Material provided:
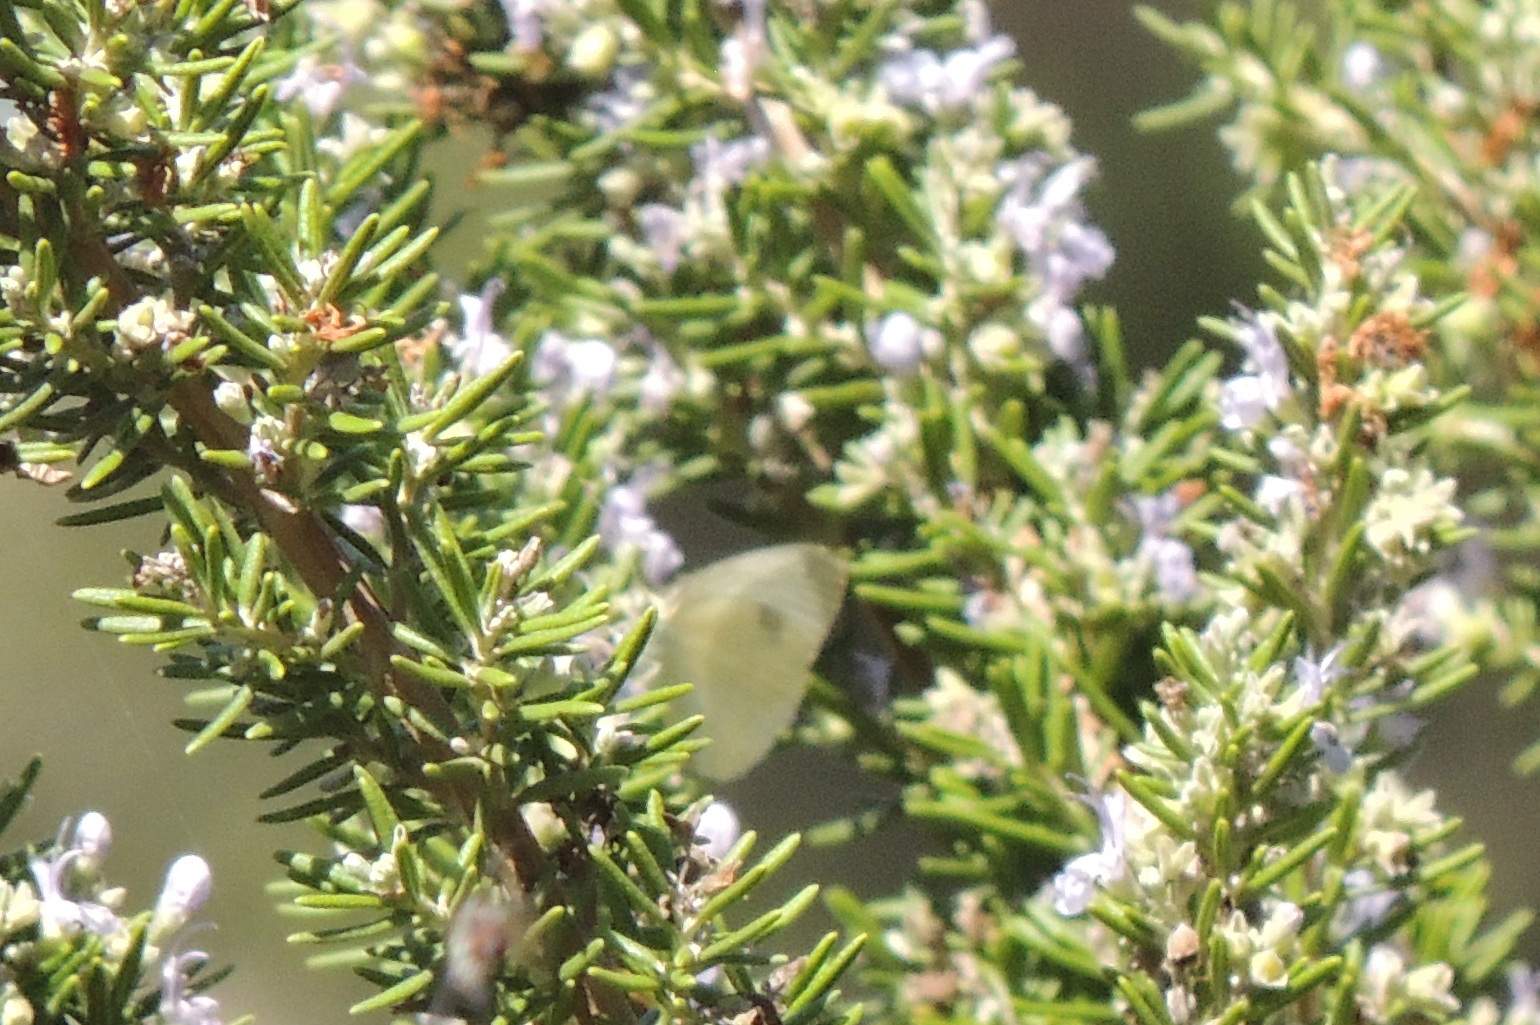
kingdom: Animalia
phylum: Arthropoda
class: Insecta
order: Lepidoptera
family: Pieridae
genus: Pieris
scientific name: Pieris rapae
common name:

Written problem:
Can you quote every line of the entries above word for word, omitting the pictures?

Answer to the task:
kingdom: Animalia
phylum: Arthropoda
class: Insecta
order: Lepidoptera
family: Pieridae
genus: Pieris
scientific name: Pieris rapae
common name:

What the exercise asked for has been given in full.